• _TASK DETAILS_: From the listing below, copy out word for word the lines starting at the one containing "What is the sum of all values?" and ending at the one containing "What is the ratio", both included.

• _DATA PROVIDED_:
· · · ·

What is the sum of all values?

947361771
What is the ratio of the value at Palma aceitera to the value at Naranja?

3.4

· · · ·

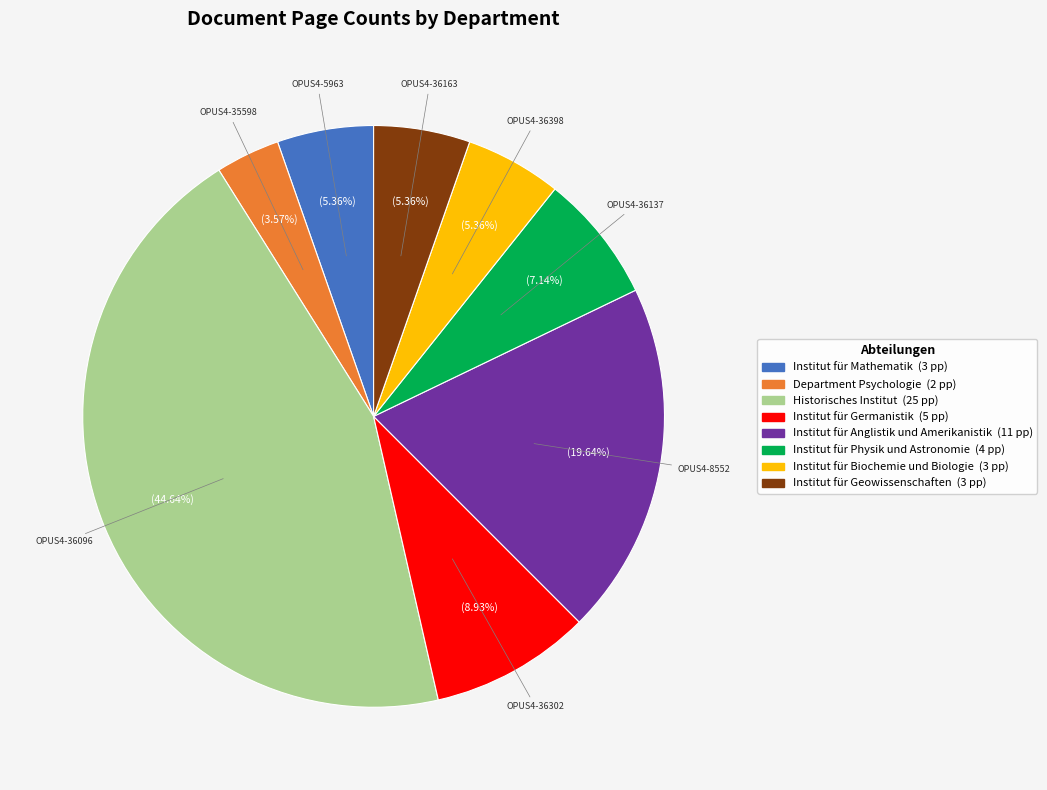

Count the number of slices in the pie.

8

· · · ·

• _EXERCISE SOLUTION_:
What is the sum of all values?

947361771
What is the ratio of the value at Palma aceitera to the value at Naranja?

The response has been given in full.